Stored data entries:
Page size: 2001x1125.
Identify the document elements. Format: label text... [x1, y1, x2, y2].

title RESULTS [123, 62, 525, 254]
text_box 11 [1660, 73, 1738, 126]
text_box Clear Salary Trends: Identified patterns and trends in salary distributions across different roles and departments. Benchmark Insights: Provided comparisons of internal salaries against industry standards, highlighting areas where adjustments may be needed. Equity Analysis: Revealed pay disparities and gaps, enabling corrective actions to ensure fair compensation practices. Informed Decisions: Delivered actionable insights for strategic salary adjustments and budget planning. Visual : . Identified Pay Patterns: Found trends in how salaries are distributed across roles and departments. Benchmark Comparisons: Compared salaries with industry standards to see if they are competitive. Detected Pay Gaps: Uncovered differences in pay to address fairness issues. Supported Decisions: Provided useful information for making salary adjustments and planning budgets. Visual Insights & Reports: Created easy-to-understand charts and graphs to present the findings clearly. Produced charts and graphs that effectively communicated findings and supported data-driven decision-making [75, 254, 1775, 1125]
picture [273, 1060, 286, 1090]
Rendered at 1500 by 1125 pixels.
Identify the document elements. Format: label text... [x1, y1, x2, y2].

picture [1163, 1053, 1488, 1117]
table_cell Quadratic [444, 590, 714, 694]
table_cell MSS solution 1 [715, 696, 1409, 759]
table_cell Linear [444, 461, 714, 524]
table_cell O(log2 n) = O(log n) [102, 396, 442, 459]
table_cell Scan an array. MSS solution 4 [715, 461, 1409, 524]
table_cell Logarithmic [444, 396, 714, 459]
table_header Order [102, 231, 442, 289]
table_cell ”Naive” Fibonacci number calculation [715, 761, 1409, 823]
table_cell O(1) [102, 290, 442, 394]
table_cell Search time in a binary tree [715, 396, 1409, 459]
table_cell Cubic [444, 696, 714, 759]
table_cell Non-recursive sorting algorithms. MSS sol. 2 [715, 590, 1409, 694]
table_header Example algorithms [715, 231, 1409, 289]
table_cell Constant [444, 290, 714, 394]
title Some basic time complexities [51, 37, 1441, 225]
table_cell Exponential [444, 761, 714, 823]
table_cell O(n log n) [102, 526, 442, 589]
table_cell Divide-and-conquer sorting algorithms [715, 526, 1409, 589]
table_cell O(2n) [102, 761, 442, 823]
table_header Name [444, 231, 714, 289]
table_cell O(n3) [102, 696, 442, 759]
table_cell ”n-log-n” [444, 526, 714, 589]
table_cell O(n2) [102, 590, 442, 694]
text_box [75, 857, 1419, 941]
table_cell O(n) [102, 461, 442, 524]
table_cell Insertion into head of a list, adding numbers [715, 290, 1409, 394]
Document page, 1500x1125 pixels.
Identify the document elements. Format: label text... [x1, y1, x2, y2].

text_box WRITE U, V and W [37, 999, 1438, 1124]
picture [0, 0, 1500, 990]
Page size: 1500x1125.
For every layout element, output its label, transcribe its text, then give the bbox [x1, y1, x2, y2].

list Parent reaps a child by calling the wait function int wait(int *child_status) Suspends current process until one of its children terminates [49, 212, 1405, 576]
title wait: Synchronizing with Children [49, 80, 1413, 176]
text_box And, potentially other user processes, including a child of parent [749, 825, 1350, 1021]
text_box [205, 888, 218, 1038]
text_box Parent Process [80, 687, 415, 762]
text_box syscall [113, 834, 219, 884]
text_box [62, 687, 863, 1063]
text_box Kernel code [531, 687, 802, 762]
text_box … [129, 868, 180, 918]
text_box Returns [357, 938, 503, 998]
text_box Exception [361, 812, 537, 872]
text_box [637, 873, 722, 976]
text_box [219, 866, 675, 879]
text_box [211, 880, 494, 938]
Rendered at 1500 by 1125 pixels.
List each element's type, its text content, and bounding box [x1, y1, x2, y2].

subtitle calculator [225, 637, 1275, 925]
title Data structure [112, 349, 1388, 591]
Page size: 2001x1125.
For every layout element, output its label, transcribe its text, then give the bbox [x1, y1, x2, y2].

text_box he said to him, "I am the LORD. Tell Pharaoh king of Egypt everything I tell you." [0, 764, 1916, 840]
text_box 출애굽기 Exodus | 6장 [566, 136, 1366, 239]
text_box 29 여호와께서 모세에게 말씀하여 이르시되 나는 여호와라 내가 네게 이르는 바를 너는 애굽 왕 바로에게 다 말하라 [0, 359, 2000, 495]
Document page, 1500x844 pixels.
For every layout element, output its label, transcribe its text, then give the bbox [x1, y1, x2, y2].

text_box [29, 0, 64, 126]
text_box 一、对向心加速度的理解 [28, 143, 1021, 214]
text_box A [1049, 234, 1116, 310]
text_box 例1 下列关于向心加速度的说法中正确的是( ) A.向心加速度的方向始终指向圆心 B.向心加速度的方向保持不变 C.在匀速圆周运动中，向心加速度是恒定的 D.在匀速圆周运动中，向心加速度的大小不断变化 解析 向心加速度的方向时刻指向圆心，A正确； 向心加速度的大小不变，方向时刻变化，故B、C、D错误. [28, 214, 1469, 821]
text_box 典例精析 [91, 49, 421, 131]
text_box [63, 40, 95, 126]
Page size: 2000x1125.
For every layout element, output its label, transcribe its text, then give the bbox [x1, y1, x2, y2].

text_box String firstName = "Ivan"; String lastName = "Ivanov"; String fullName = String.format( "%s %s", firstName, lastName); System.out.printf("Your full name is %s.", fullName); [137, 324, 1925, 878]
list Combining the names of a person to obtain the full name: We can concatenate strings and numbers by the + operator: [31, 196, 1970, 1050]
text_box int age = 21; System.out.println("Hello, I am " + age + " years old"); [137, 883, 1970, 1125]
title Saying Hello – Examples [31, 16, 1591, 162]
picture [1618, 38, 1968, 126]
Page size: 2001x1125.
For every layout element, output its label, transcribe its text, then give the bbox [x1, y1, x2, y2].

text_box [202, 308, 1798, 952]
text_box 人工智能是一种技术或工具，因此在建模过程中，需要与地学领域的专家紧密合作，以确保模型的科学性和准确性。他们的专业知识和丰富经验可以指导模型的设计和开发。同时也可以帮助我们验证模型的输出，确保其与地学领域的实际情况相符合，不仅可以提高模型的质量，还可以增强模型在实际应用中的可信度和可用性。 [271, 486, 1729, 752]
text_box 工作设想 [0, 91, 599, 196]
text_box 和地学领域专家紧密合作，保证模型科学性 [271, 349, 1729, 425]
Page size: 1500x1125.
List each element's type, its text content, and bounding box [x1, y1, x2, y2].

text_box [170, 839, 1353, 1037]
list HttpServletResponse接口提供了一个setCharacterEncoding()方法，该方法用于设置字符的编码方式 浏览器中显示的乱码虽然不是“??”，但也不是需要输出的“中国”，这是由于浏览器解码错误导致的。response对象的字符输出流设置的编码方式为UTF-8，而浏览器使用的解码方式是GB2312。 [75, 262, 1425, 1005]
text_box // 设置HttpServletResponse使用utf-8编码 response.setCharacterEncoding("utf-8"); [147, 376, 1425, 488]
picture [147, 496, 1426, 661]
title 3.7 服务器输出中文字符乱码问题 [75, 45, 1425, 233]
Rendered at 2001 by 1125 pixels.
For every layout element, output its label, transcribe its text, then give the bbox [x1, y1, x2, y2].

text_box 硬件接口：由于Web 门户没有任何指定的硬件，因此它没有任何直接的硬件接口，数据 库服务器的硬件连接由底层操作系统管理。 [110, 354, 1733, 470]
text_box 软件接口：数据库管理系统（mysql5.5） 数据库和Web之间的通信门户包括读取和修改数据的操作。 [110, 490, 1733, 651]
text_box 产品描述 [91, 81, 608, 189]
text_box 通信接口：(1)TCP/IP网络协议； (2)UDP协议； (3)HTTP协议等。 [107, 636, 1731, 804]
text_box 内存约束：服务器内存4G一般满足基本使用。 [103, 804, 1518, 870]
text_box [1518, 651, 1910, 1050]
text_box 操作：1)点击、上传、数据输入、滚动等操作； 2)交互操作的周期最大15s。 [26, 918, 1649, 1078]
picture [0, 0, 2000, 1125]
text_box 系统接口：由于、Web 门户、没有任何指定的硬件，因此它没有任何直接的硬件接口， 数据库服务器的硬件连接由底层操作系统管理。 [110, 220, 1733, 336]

> What you have to do:
Will you return exactly the lines above from the one with "Document page, 1500x844 pixels." down to the one with "Page size: 2000x1125.", counting both as part of the range?

> Exercise response:
Document page, 1500x844 pixels.
For every layout element, output its label, transcribe its text, then give the bbox [x1, y1, x2, y2].

text_box [29, 0, 64, 126]
text_box 一、对向心加速度的理解 [28, 143, 1021, 214]
text_box A [1049, 234, 1116, 310]
text_box 例1 下列关于向心加速度的说法中正确的是( ) A.向心加速度的方向始终指向圆心 B.向心加速度的方向保持不变 C.在匀速圆周运动中，向心加速度是恒定的 D.在匀速圆周运动中，向心加速度的大小不断变化 解析 向心加速度的方向时刻指向圆心，A正确； 向心加速度的大小不变，方向时刻变化，故B、C、D错误. [28, 214, 1469, 821]
text_box 典例精析 [91, 49, 421, 131]
text_box [63, 40, 95, 126]
Page size: 2000x1125.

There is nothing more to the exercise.